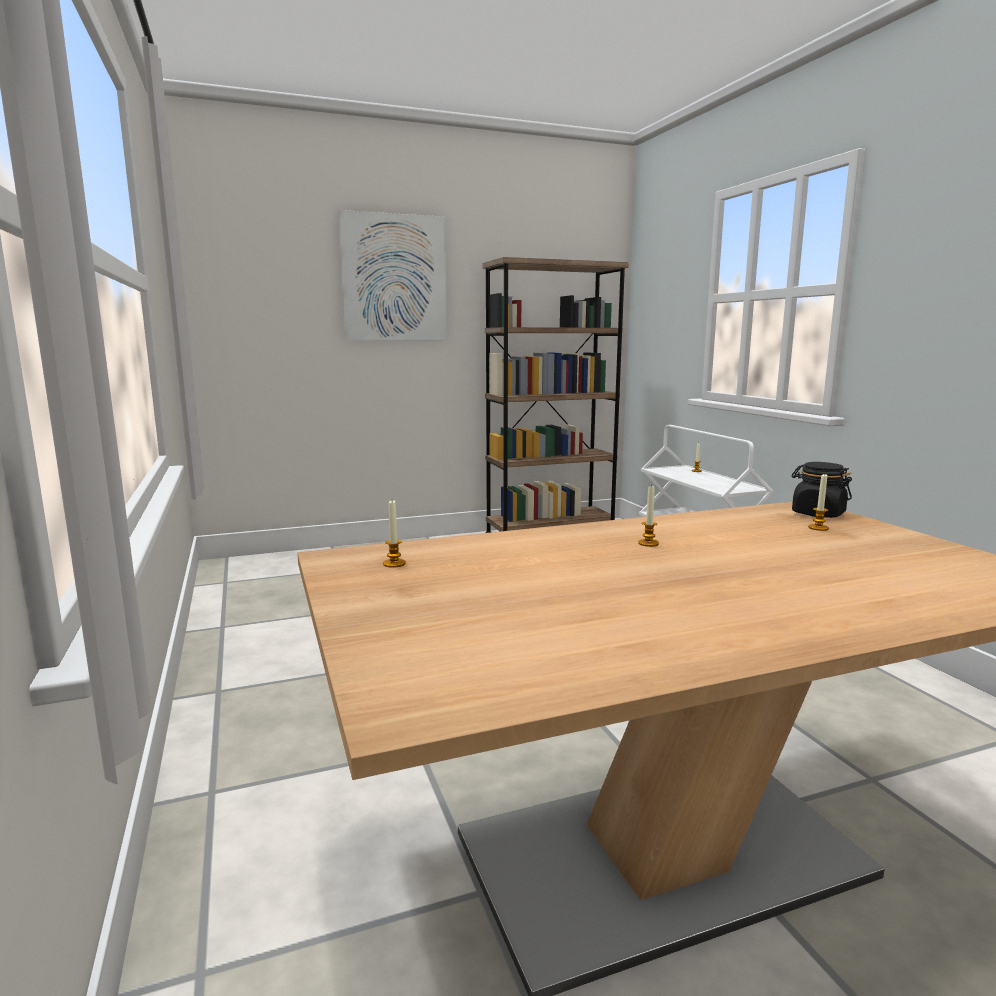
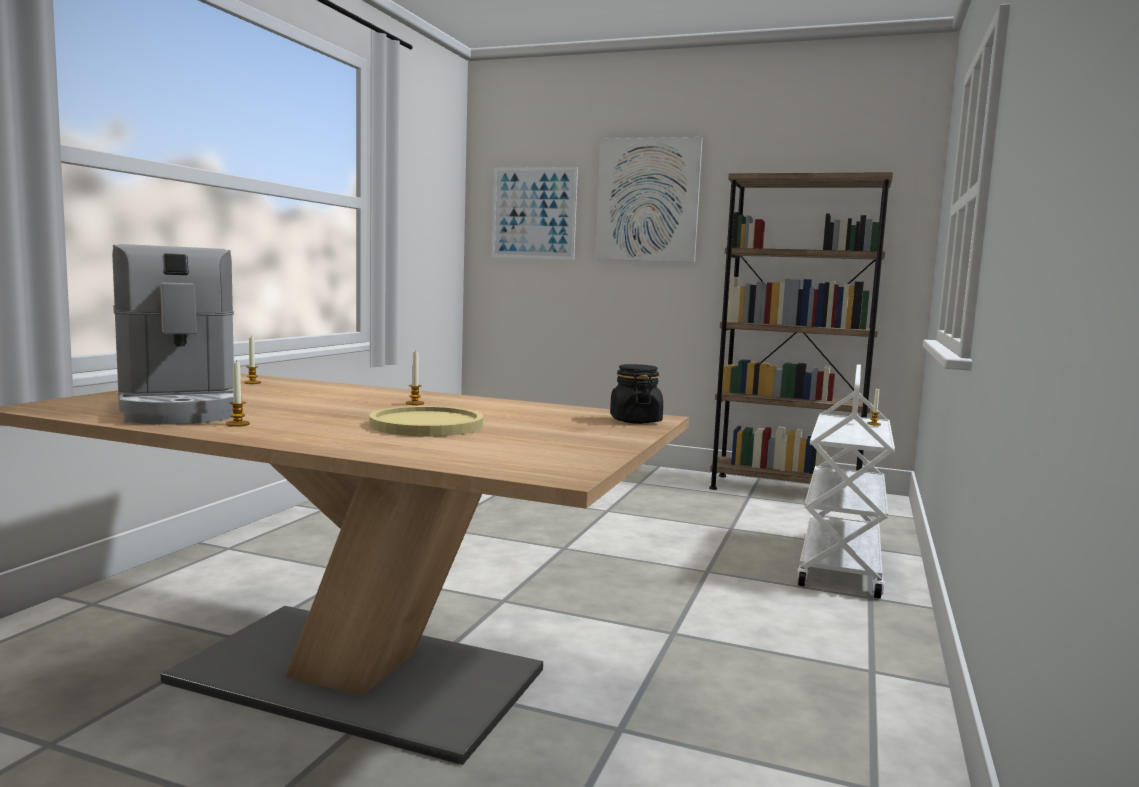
camera: 40 degrees right, 5 degrees down
candle [808,473,829,531] -> candle moved to [226,360,250,427]
none -> coffee machine [112,244,242,425]
none -> yellow plate [369,406,483,437]
none -> picture [492,167,578,260]

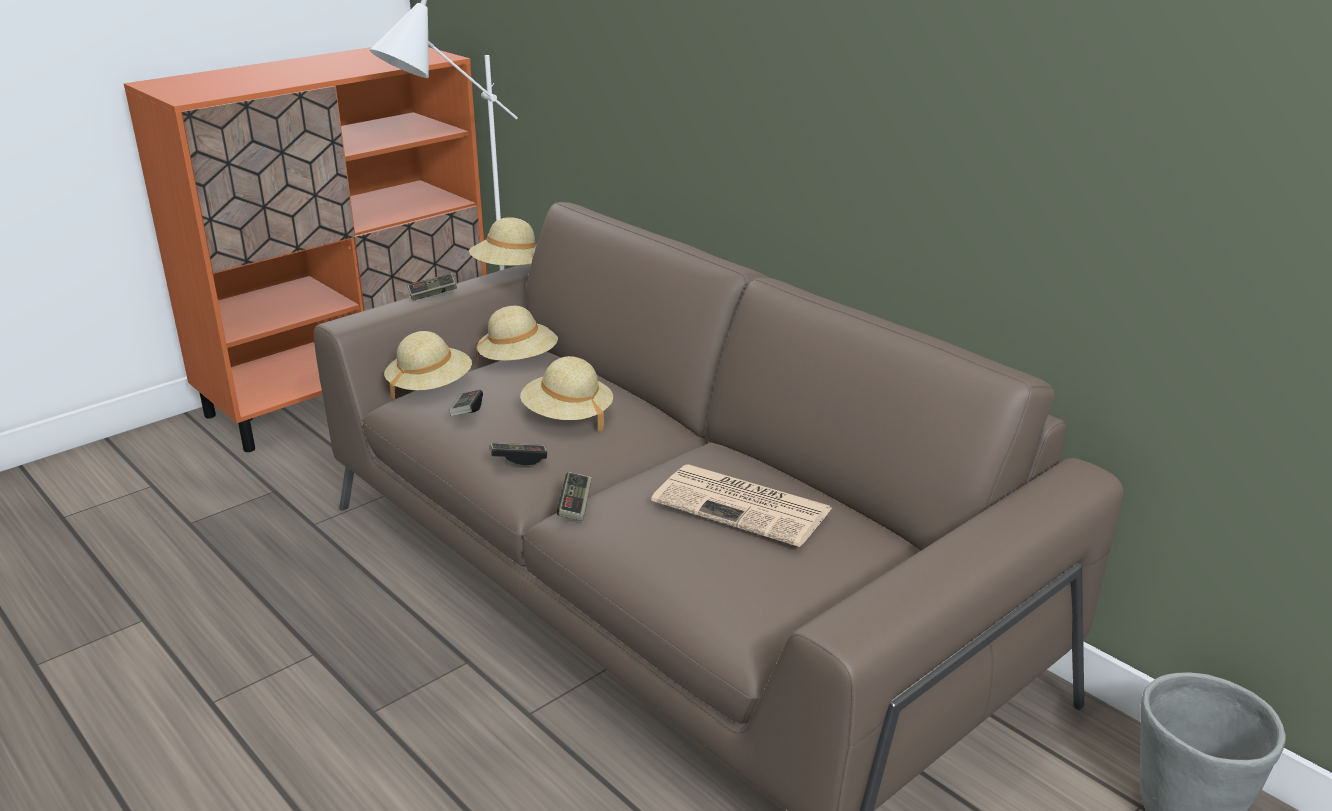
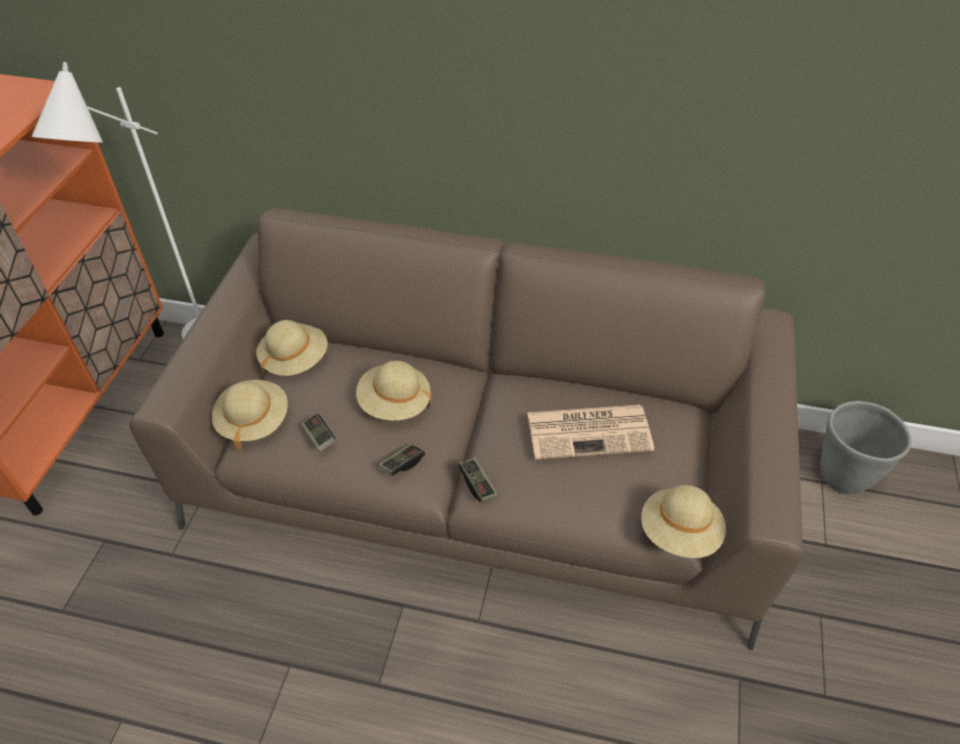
camera: 35 degrees left, 20 degrees up
game controller [407,273,457,301] -> none
beige hat [469,217,537,266] -> beige hat moved to [641,485,726,558]

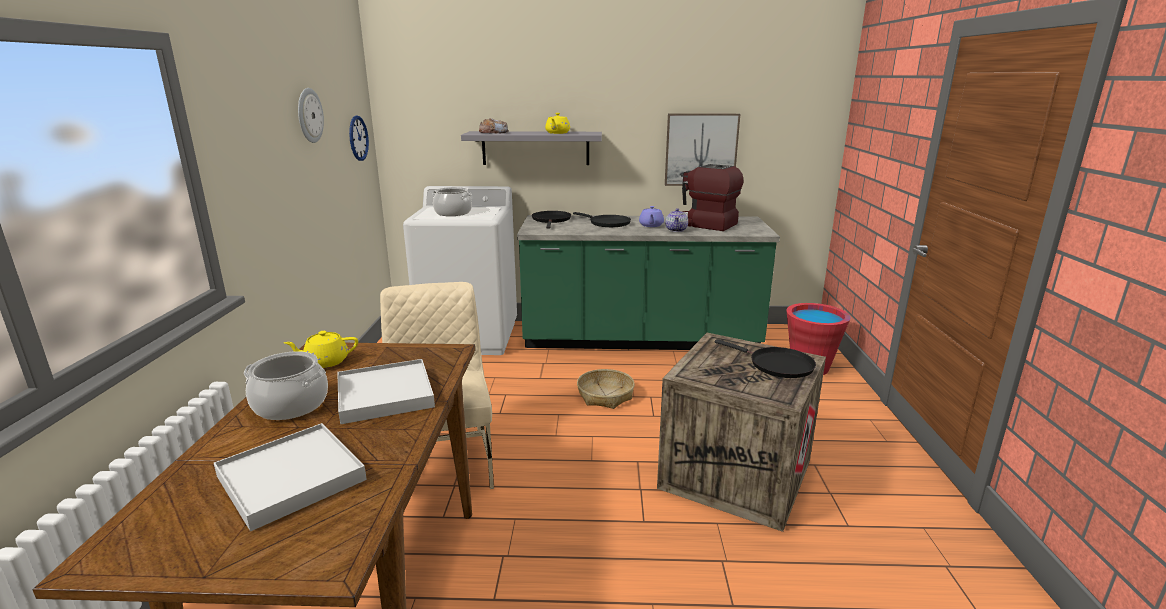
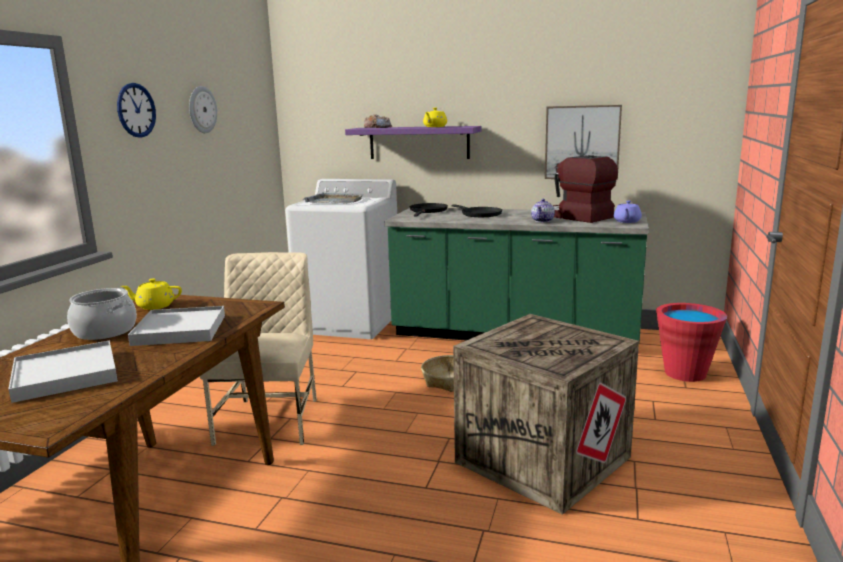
camera: 15 degrees right, 5 degrees down
wall clock [349,116,369,161] -> wall clock moved to [117,83,156,138]
cooking pot [432,187,472,216] -> grey tray [303,192,364,204]
grey shelf [461,131,602,165] -> purple shelf [345,126,482,159]
purple teapot [639,206,664,227] -> purple teapot moved to [614,201,642,223]
black frying pan [715,339,816,378] -> none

════════

What is expected:
Every line above should be duplicated exactly; the pictures are to be left out.

Exercise answer:
camera: 40 degrees right, 5 degrees down
candle [808,473,829,531] -> candle moved to [226,360,250,427]
none -> coffee machine [112,244,242,425]
none -> yellow plate [369,406,483,437]
none -> picture [492,167,578,260]

camera: 35 degrees left, 20 degrees up
game controller [407,273,457,301] -> none
beige hat [469,217,537,266] -> beige hat moved to [641,485,726,558]

camera: 15 degrees right, 5 degrees down
wall clock [349,116,369,161] -> wall clock moved to [117,83,156,138]
cooking pot [432,187,472,216] -> grey tray [303,192,364,204]
grey shelf [461,131,602,165] -> purple shelf [345,126,482,159]
purple teapot [639,206,664,227] -> purple teapot moved to [614,201,642,223]
black frying pan [715,339,816,378] -> none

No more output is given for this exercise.